* **Task description**
Show, from the records below, all lines that contain the word "thumb".

* **Data under study**

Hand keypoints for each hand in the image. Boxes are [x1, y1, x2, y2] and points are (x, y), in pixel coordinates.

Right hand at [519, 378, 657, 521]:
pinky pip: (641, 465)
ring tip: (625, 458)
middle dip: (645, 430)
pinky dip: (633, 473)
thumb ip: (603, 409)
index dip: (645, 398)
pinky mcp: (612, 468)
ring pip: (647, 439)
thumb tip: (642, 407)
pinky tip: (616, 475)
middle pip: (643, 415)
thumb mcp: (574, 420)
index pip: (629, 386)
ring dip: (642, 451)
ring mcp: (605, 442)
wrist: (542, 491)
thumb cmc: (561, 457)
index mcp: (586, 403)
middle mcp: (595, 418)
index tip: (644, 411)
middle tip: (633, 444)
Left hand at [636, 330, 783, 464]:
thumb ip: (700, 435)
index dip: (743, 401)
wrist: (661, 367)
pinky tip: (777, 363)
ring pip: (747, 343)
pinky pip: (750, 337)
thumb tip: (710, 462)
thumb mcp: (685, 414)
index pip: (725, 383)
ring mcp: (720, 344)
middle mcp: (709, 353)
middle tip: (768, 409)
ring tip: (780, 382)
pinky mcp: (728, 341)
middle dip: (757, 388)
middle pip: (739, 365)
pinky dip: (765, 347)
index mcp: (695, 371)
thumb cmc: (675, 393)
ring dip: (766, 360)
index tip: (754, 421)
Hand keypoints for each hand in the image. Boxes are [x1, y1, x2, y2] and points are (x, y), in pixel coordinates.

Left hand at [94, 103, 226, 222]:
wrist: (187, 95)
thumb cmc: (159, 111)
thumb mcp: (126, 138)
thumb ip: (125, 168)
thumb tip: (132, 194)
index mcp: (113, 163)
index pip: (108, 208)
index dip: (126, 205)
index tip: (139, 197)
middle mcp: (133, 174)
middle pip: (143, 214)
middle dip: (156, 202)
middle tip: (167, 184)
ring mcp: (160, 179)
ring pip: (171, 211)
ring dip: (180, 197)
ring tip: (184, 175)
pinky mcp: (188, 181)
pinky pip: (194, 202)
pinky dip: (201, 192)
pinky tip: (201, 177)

* **Written answer**
thumb ip: (603, 409)
thumb tip: (642, 407)
thumb mcp: (574, 420)
thumb cmc: (561, 457)
thumb ip: (700, 435)
thumb tip: (710, 462)
thumb mcp: (685, 414)
thumb cmc: (675, 393)
thumb cmc: (159, 111)
thumb mcp: (126, 138)
thumb ip: (125, 168)
thumb tip: (132, 194)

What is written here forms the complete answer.